AI Bots and Robots.txt (longitudinal analysis)
HTTP Archive · Paul Calvano · 2025
Longitudinal analysis of robots.txt files across popular websites finds that as of July 2025, AI bot user-agents top the list of most-referenced agents. Nearly 21% of the top 1,000 websites have rules targeting GPTBot. The wildcard '*' appears in 97.4% of robots.txt files. AI bot blocking has grown rapidly and is more common on higher-traffic sites. Treat as a provisional individual analysis.
Methodology note · Personal blog post by Paul Calvano (web performance engineer and Web Almanac contributor), 21 August 2025. Direct fetch returned the HTML article with the methodology, data source (AI Robots.txt GitHub repository), and findings. Tier C: single-author analysis on a personal blog. Methodology is disclosed but not externally peer-reviewed.

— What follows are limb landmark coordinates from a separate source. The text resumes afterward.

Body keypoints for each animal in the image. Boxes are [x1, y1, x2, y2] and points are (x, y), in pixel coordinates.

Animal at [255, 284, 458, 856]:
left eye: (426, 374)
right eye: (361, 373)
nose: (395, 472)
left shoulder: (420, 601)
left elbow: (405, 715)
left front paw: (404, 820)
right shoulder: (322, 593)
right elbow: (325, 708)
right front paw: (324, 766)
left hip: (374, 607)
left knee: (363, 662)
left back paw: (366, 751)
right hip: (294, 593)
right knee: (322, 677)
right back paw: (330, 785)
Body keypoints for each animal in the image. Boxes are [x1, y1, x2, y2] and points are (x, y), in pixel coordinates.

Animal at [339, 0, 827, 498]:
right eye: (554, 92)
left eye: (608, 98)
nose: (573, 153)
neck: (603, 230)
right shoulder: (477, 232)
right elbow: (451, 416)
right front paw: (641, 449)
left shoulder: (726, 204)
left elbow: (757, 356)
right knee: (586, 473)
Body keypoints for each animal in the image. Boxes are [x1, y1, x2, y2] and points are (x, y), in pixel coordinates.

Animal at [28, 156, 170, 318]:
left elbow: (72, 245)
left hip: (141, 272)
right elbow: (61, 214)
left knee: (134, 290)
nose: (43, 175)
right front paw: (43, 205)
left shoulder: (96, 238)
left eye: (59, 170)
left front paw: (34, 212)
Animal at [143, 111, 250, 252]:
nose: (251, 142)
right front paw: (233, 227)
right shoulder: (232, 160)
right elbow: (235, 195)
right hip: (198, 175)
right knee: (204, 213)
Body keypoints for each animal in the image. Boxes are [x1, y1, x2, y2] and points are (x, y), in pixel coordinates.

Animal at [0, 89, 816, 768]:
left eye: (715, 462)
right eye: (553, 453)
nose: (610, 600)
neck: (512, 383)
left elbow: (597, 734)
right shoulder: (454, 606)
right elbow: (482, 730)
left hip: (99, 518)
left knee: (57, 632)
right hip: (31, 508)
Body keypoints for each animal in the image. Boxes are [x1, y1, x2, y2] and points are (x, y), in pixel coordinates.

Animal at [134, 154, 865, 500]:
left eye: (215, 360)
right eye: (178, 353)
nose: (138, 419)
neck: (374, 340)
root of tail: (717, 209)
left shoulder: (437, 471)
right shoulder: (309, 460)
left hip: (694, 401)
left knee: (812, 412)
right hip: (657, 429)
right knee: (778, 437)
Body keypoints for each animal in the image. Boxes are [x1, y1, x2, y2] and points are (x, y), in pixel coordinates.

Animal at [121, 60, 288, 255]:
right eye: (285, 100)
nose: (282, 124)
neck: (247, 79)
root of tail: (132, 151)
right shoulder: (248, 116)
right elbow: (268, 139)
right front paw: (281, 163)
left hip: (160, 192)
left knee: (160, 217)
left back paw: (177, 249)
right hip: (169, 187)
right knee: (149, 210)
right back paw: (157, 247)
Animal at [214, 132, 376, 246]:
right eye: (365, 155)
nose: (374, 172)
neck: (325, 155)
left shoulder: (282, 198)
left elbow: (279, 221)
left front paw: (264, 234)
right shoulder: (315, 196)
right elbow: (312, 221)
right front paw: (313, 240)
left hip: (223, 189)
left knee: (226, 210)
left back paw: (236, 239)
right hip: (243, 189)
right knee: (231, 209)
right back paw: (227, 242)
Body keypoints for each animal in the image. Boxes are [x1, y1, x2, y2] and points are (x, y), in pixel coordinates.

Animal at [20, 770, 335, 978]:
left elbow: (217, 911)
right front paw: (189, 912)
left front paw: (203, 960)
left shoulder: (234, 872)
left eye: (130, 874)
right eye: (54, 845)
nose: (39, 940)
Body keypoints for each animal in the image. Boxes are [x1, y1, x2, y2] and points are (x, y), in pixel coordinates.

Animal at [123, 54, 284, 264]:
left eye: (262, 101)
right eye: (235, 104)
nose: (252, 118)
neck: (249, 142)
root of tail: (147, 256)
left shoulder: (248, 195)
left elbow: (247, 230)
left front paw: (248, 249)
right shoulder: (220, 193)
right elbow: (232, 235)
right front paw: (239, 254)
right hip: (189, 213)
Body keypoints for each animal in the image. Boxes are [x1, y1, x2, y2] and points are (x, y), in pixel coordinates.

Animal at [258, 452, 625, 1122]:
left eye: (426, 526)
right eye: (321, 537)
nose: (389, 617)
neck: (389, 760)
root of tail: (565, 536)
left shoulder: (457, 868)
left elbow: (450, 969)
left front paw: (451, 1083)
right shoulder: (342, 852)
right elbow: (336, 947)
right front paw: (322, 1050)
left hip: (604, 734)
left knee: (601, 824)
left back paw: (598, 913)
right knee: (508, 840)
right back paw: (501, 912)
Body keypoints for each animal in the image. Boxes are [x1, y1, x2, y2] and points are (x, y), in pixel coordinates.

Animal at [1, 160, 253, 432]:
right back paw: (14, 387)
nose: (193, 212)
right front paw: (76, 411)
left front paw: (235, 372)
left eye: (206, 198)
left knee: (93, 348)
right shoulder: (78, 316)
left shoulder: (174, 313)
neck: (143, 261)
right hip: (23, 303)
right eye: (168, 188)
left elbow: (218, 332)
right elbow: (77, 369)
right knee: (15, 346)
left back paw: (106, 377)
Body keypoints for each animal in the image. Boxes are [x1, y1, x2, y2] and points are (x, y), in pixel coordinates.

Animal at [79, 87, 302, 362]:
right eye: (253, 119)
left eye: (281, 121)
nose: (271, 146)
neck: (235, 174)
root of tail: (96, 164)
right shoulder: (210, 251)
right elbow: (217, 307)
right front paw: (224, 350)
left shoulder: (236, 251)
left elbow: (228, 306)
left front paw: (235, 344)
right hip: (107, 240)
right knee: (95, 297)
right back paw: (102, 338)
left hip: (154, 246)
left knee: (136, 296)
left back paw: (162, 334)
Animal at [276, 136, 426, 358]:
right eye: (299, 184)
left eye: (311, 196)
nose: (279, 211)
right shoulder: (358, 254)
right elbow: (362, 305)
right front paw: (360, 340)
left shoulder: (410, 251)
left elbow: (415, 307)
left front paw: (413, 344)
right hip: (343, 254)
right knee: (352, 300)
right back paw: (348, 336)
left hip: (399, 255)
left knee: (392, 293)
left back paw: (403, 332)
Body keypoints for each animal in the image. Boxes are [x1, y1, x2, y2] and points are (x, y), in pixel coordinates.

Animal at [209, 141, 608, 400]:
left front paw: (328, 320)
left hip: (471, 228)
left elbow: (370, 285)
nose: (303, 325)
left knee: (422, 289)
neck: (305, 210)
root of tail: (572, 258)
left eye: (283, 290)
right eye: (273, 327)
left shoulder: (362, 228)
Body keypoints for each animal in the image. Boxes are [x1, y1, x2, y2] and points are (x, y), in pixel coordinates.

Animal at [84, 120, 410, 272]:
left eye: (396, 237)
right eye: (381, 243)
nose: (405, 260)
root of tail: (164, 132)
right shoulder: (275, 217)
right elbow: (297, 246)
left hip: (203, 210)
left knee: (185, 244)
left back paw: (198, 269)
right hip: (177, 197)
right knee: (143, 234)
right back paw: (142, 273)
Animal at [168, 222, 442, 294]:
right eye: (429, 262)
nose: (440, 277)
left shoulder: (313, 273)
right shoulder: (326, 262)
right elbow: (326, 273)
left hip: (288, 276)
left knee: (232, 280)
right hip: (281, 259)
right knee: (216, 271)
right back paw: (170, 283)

I Audited 30 llms.txt Files in the Wild — 5 Anti-Patterns Already Forming
DEV Community · Kenimo · 2025
An audit of 30 live llms.txt files found five recurring failures: overlong files with too many links; URLs contradicting robots.txt for the very AI crawlers expected to read them (about a third of files); no Markdown twin of pages (24 of 30); marketing prose instead of pointers; and files frozen since 2024 with dead links and renamed slugs.
Methodology note · Practitioner blog post on dev.to. The author manually audited 30 llms.txt files in the wild against the original Jeremy Howard proposal and against guidance from Mintlify and the llmoframework, then documented five anti-patterns with examples. Three of the audited files were the author's own, used as a control on bias.